Sette importanti compagnie petrolifere, tra cui Eni, Esso, Ip, Iplom, Q8, Tamoil e Saras, sono finite nel mirino dell'Autorità Garante della Concorrenza e del Mercato (Agcm) con l'accusa di aver formato un cartello, una manipolazione del prezzo, per stabilire il valore della componente bio dei carburanti, al fine di ottenere maggiori profitti dalla vendita dei carburanti stessi.
Secondo il sospetto dell'Antitrust, le sette compagnie avrebbero coordinato i propri sforzi per determinare il valore della componente bio necessaria per rispettare gli obblighi imposti dalla legislazione vigente. La legge richiede che almeno il 10% della benzina e del diesel sia costituito da carburanti di origine biologica, ad un prezzo di 20 euro al mc (valore fissato nel 2019); ora, secondo quanto emerso, sembra che le aziende coinvolte lo abbiamo stimato intorno ai 60 euro al mc con un impatto di 2 miliardi di euro alla pompa.

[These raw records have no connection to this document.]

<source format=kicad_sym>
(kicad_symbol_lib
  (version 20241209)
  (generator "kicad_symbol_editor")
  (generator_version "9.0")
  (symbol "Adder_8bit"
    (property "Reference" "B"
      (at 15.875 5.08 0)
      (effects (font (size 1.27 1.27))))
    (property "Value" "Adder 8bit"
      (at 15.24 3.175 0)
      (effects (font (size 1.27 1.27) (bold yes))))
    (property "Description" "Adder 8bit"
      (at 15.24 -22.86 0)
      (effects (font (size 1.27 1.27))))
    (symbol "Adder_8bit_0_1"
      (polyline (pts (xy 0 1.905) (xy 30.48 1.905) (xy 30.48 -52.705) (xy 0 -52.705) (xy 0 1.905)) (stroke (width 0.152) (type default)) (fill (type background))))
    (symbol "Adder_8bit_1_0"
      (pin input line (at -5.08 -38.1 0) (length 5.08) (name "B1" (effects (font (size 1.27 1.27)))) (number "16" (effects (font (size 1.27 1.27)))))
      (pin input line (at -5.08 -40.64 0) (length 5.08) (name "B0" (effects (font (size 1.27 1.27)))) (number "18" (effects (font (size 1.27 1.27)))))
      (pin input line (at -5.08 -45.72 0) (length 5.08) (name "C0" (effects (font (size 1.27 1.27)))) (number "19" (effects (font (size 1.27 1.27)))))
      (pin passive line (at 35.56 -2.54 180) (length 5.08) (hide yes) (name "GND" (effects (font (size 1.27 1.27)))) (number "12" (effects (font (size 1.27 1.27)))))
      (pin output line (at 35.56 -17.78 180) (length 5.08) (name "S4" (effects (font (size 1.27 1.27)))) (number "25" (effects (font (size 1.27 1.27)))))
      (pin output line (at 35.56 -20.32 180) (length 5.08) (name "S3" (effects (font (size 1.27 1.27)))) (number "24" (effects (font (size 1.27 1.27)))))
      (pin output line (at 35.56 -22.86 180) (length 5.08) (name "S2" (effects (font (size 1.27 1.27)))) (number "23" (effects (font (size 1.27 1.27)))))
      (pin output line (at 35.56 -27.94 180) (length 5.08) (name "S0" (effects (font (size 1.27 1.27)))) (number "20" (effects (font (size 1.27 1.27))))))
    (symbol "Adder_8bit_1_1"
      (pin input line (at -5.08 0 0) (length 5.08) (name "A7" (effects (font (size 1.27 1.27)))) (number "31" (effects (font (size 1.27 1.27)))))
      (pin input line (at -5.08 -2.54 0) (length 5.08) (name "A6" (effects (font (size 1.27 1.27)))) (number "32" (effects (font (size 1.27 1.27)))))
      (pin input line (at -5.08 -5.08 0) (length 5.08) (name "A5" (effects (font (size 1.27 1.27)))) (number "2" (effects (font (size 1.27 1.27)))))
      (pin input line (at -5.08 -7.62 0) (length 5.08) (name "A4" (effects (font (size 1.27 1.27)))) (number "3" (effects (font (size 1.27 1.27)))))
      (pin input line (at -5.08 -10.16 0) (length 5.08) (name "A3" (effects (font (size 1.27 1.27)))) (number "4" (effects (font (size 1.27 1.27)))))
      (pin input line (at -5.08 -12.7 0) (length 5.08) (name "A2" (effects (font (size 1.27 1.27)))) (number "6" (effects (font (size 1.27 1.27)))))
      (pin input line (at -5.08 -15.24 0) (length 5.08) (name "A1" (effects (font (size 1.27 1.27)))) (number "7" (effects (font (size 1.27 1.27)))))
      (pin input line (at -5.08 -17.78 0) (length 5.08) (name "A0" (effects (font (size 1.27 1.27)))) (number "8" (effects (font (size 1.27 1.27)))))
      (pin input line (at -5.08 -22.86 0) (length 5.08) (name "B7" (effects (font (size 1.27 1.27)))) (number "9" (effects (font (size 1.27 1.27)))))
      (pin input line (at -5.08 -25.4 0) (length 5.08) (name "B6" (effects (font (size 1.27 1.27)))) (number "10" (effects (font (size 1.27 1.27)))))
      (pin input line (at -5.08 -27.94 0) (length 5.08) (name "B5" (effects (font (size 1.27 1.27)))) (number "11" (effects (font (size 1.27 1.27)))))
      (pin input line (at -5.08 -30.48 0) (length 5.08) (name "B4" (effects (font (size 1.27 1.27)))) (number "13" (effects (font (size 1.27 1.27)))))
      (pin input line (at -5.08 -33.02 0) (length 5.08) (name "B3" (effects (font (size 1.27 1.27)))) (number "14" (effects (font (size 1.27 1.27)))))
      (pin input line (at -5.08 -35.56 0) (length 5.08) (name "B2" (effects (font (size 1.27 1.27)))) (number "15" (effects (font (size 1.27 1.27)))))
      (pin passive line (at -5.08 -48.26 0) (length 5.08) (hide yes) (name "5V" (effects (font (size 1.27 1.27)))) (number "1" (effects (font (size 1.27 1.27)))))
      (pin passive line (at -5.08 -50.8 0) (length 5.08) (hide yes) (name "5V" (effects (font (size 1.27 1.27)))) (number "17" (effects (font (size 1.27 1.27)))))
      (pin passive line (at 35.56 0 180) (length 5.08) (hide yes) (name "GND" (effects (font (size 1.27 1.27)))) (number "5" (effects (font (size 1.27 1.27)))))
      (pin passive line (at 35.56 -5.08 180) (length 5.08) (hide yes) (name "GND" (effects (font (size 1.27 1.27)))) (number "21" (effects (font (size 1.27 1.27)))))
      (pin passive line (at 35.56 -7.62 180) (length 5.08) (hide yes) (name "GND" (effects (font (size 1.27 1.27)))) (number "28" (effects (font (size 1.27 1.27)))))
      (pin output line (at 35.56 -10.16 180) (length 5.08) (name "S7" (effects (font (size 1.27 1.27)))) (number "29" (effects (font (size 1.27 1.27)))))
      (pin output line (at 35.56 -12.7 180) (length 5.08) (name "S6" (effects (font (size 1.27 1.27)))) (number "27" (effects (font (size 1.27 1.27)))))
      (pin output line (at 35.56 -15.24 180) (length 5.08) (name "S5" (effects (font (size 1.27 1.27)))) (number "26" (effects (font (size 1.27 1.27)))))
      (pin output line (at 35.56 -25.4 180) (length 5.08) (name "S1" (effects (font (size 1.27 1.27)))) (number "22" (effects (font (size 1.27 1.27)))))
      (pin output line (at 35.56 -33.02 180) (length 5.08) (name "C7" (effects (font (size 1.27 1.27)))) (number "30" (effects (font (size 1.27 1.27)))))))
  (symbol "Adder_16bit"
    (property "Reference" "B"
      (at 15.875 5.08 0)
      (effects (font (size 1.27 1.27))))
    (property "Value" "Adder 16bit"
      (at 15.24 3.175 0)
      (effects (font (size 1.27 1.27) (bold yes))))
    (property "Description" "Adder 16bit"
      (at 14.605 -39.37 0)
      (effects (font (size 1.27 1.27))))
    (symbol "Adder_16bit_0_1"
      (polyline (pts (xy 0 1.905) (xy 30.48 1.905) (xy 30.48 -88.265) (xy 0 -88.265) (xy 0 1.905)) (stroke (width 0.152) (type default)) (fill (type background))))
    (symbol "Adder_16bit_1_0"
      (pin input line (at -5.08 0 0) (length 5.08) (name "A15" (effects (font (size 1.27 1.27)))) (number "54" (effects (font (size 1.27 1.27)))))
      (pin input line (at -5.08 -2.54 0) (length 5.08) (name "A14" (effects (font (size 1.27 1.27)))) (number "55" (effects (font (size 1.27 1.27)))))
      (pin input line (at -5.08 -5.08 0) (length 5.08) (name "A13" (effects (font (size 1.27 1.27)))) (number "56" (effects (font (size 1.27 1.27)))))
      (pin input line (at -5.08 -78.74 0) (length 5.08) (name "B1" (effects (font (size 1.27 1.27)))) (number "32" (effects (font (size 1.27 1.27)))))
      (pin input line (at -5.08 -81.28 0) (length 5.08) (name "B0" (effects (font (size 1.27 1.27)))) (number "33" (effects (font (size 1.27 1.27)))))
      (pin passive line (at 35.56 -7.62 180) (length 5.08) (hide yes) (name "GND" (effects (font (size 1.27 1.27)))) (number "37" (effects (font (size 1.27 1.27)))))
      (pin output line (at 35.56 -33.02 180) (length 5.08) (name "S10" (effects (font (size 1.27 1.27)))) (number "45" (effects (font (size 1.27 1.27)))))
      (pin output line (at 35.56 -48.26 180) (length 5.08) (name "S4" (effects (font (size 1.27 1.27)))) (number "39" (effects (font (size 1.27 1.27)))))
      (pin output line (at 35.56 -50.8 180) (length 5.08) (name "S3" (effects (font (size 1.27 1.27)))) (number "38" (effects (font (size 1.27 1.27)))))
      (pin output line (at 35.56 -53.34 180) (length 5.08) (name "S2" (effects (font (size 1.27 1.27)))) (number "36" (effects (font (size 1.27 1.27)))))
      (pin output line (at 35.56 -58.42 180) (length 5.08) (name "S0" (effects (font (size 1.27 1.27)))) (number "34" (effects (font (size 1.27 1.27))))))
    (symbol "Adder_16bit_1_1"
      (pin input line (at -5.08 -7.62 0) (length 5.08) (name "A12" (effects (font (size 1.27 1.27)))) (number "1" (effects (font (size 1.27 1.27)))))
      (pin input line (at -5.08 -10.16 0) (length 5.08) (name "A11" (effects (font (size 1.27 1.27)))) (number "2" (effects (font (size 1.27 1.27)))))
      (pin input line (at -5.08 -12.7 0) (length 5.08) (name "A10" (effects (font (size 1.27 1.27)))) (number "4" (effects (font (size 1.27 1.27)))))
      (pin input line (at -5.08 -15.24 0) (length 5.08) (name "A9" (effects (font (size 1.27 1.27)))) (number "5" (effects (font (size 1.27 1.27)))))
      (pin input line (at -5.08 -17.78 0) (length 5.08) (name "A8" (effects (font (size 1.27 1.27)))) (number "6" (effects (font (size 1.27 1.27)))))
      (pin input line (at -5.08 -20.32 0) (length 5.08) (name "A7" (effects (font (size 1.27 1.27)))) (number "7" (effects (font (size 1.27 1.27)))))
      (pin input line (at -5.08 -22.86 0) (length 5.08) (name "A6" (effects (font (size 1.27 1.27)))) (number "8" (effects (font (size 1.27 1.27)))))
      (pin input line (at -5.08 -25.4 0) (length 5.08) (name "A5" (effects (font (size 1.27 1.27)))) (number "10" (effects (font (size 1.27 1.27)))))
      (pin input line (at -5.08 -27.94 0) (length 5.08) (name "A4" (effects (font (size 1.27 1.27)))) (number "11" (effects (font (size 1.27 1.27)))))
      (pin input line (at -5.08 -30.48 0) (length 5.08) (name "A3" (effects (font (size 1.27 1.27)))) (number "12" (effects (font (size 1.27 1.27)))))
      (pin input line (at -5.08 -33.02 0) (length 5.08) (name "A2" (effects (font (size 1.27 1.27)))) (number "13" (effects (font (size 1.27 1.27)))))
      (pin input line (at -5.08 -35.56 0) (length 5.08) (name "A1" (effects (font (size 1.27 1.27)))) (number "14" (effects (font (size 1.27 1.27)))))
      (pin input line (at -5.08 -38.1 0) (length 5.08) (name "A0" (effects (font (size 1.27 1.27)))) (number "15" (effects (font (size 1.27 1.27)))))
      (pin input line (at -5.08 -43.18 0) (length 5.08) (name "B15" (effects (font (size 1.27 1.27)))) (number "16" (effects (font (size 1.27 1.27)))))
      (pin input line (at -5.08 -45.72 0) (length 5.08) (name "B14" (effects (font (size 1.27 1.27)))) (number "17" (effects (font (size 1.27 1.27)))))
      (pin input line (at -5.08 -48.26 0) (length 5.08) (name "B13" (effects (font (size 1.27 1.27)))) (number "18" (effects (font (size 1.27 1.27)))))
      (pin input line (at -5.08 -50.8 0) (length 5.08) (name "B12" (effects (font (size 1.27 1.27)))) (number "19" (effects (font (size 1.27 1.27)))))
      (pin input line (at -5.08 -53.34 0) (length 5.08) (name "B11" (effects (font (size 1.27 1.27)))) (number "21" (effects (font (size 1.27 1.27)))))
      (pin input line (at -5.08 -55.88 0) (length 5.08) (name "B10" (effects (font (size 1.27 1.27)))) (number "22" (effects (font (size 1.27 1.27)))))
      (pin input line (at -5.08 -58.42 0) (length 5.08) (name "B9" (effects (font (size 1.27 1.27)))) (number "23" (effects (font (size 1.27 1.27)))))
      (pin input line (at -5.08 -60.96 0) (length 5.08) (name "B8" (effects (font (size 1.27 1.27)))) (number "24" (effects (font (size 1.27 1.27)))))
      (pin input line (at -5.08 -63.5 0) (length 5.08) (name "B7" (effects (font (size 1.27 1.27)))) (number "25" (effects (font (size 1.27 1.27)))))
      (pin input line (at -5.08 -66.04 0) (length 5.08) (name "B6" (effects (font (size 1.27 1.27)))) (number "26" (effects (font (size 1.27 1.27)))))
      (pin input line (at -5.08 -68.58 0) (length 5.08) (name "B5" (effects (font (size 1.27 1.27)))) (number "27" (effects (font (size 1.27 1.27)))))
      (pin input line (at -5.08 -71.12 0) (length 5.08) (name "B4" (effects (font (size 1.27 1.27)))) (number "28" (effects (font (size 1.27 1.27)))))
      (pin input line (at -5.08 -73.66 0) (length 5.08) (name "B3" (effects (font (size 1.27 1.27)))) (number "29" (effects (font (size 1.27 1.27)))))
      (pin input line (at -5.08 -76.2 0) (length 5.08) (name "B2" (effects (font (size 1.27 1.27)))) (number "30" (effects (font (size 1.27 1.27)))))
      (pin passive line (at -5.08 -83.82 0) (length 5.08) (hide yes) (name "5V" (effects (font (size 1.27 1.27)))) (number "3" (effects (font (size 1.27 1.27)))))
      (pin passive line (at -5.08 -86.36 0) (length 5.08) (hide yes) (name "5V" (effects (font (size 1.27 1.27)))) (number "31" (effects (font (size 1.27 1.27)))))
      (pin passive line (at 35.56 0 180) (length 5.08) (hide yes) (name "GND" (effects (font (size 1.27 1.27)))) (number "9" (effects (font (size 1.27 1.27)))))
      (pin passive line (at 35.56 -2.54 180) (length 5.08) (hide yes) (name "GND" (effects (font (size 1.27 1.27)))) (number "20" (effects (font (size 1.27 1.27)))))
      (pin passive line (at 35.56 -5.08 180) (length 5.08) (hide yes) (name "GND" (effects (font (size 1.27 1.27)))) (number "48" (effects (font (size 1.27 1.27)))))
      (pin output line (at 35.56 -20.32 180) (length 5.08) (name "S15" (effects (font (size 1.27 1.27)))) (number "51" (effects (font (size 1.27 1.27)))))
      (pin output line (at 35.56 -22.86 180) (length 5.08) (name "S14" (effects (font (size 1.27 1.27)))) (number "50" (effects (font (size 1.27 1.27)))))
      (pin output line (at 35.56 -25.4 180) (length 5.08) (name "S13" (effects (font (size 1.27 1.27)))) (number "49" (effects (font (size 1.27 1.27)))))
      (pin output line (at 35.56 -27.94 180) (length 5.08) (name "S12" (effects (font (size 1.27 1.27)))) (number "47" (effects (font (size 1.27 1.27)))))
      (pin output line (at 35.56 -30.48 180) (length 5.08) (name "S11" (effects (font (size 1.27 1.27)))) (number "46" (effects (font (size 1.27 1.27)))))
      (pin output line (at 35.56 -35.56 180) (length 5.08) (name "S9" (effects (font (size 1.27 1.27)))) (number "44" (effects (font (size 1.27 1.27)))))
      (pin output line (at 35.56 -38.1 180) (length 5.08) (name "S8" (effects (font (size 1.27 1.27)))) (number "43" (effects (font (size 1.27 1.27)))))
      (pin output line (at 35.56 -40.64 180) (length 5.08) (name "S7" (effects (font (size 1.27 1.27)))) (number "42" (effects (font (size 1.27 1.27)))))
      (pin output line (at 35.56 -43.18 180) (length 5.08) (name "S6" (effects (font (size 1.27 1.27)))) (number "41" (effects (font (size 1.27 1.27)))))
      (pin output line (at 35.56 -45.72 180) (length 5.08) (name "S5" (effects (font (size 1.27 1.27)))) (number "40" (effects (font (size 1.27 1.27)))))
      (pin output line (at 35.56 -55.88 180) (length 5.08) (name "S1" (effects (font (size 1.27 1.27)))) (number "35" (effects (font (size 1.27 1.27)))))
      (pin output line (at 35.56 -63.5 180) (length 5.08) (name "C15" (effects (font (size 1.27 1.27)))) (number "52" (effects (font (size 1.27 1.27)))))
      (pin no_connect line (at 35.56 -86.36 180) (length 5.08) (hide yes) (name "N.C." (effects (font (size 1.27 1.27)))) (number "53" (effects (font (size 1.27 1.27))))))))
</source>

Per l'Agcm, questo aumento dei prezzi sarebbe il risultato di un accordo illecito tra le compagnie petrolifere coinvolte, realizzato attraverso scambi di informazioni diretti o indiretti. In seguito all'indagine, l'Autorità ha perquisito le sedi del giornale "Staffetta Quotidiana" e delle società coinvolte, oltre a altre entità ritenute legate.
La situazione non è poi così lontana da quella recentemente scoperta a Livigno, un piccolo paradiso per turisti e non, dove la Guardia di Finanza ha scovato un accordo al rialzo tra i distributori di carburante così da incrementare il proprio guadagno.